** Opening STUDY TEXT block **

War’s impact on livelihoods: Framing potential scenarios

We have learned from conflicts around the world that livelihoods adjacent to and sometimes far from the conflict zone can also be put at risk. In part, the risk arises because of inadequate attention paid to people whose economic well-being is already precarious; in part because of the inevitable knock-on effects in a highly connected world.

In framing scenarios for how the war will potentially affect livelihoods outside the conflict zone, we draw upon a wide range of expertise.1 We see two critical dimensions.

First is the scale and duration of disruption. The drivers of scale and duration of disruption are complex and include both military and political factors (such as sanctions). How high the prices for natural gas, oil, agricultural commodities, and minerals and metals go will in large part determine the effects on most people’s livelihoods—price rises have to be paid out of pocket. We currently illustrate three potential levels of disruption:

  • Contained disruption. The disruption is significant but contained in duration and scale—for example, through a quickly negotiated cease-fire. Sanctions do not escalate further and may even be scaled back. Some refugees can return home. Energy and commodity markets stabilize, and prices begin to normalize.

** Closing STUDY TEXT block **

• _EXERCISE SET_:
(1) Rewrite the passage on the war's impact on livelihoods between "First is the" and "begin to normalize.", inclusive, putting "truce" in place of "cease-fire".
(2) List the goods whose prices, according to the passage on the war's impact on livelihoods, will largely determine the effects on most people's livelihoods.

** Opening EXCERPTED RECORDS block **

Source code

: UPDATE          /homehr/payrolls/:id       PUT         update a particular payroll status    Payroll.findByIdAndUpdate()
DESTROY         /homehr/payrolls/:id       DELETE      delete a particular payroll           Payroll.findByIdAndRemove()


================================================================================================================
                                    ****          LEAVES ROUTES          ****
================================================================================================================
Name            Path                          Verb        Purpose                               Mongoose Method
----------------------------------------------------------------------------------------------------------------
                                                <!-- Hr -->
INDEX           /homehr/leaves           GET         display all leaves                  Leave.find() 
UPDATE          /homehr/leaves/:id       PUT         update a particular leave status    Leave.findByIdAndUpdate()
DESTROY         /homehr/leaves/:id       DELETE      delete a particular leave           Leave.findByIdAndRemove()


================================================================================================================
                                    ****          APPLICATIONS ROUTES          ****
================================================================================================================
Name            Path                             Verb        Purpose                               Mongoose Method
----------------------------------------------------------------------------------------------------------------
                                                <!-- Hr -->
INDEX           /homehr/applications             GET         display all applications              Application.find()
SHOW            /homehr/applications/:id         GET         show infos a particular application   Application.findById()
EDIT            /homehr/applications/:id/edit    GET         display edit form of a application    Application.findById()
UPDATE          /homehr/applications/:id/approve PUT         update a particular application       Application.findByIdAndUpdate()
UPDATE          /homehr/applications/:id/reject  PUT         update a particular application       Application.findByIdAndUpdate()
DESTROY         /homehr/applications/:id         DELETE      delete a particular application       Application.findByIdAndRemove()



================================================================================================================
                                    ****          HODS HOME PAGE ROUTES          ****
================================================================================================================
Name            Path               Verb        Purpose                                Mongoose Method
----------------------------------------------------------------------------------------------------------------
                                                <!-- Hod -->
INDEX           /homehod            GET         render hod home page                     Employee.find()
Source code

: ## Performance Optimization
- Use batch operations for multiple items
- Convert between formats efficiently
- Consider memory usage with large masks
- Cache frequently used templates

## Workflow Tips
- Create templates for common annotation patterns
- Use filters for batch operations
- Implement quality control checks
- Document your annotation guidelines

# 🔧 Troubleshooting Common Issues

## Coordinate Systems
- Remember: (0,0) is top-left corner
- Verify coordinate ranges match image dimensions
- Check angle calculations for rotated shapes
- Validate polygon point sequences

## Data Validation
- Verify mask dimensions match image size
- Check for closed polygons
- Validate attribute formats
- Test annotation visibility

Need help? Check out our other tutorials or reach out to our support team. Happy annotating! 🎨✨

** Closing EXCERPTED RECORDS block **

• _RESPONSES IN ORDER_:
(1)
First is the scale and duration of disruption. The drivers of scale and duration of disruption are complex and include both military and political factors (such as sanctions). How high the prices for natural gas, oil, agricultural commodities, and minerals and metals go will in large part determine the effects on most people’s livelihoods—price rises have to be paid out of pocket. We currently illustrate three potential levels of disruption:

  • Contained disruption. The disruption is significant but contained in duration and scale—for example, through a quickly negotiated truce. Sanctions do not escalate further and may even be scaled back. Some refugees can return home. Energy and commodity markets stabilize, and prices begin to normalize.

(2)
- Natural gas
- Oil
- Agricultural commodities
- Minerals and metals